One other word of caution here.  I mention concurrent users.  My definition of a concurrent user is someone who is actively engaged with the system.  So a developer that brings up an Eclipse client and works on their code, checking in some changes, for an hour would count as a concurrent user.  If they leave their Eclipse client open, and go to lunch, then I would not consider them a concurrent, or active, user.  So when I state that this can support 350 concurrent RTC users, that means 350 users, with some development going on, and some builds executing.  It does not mean 350 people scanning individual work items, and it does not mean 350 concurrent checkins and builds.

You will see other data that suggest other numbers for a deployment like this.  I am just sharing a rough approximation of what I have seen deployed in our customer environments.  As subsequent releases of the Jazz tools come out, and some performance issues are addressed, I would expect that this could improve.

At this point I know that you are probably thinking, “Geez Tox, you put so many qualifications on these estimates.  It makes them almost worthless”.  I understand your pain, but what I have seen in numerous instances is that people are treating these installations as if we were supporting automated teller machines, or a stock trading application, where performance can be measured in transactions per second.  Unfortunately, the software development space is quite unbounded, and our transactions are not consistent.  Changing a work item provides a much different workload on the system than running a report, or executing a build.  We just cannot accurately forecast what the specific load characteristics of a developer population will be.

Scaleability

Now if we need to add additional Jazz applications, in order to scale our solution to support more concurrent users, then we would just add additional application instances, and additional corresponding logical database storage areas.  Scaling is easy because we have a basic architectural building block (defined above), and we just need to place another block into this diagram for the new Jazz application instance.

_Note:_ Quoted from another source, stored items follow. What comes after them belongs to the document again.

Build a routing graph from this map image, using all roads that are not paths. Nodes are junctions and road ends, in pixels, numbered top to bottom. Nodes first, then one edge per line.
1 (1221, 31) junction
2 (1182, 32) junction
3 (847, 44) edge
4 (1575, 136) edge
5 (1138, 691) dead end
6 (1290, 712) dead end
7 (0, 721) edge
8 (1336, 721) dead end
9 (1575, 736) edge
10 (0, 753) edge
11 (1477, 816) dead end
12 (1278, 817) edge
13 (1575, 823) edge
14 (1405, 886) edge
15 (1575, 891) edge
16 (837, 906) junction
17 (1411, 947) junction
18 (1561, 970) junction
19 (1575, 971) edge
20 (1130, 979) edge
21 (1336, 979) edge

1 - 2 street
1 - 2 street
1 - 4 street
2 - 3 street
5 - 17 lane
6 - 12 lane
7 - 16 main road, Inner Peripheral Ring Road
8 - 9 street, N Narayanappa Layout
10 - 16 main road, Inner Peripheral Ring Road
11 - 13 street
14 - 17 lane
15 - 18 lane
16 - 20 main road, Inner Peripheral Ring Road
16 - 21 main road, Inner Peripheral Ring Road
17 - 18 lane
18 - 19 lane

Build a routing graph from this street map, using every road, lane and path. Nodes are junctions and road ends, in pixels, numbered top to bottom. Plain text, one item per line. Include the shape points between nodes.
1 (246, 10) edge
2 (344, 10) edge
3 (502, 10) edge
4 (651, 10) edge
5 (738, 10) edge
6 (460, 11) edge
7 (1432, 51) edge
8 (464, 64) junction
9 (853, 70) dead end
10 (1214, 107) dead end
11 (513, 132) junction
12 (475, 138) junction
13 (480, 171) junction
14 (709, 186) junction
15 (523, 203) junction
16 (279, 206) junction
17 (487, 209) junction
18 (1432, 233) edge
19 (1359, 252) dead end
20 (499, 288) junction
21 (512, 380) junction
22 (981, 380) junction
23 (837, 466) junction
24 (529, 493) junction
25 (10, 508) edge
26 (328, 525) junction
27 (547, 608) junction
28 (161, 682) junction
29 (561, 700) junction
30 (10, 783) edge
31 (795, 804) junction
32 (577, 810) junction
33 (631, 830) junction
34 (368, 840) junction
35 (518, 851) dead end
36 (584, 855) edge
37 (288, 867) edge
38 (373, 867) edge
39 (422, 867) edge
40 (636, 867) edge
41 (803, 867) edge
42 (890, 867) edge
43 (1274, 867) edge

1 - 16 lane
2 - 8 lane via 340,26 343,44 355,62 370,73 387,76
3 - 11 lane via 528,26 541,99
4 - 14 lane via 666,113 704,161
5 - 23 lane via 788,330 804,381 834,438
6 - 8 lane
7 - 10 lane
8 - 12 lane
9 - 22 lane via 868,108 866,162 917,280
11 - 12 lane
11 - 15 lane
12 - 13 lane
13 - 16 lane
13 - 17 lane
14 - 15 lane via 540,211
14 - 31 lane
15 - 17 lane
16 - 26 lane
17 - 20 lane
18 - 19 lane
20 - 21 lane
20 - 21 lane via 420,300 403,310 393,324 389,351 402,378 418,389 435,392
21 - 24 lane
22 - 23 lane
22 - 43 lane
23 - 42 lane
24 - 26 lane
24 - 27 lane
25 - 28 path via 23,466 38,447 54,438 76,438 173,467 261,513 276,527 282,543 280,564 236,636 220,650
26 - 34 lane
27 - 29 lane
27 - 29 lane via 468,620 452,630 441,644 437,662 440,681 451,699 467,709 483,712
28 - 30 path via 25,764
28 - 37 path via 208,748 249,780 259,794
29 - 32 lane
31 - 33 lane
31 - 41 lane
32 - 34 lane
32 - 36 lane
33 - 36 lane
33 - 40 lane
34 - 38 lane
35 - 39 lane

In virtualized environments, you may find that your particular implementation has a consistent bottleneck in one particular area.  For example, we might find that memory and JVM heap utilization is very high in all of our Jazz application instances.  If this was the case, then we could increase the memory in our basic building block from 8GB to 12GB, and update ALL of virtual machines hosting our Jazz applications.  In this way we remain consistent, and we leverage the flexibility of virtual technology to minimize changes to the logical architecture of our Jazz solution.

Summary

Deploying change to an organization is never easy.  It involves having people change their habits , and move from what they know (their current tools and processes), to something that they don’t know.  This is scary for many people, and many people fear the unknown.  The best way to combat this fear of the unknown is education.  Let your end-users know WHAT is going on.  Keep your stakeholders informed of what is happening, and WHY it is happening.  Most of what I have here deals with the PHYSICAL infrastructure of a Jazz deployment, but don’t forget to address the MENTAL infrastructure that needs to change.  More on that in my next blog post.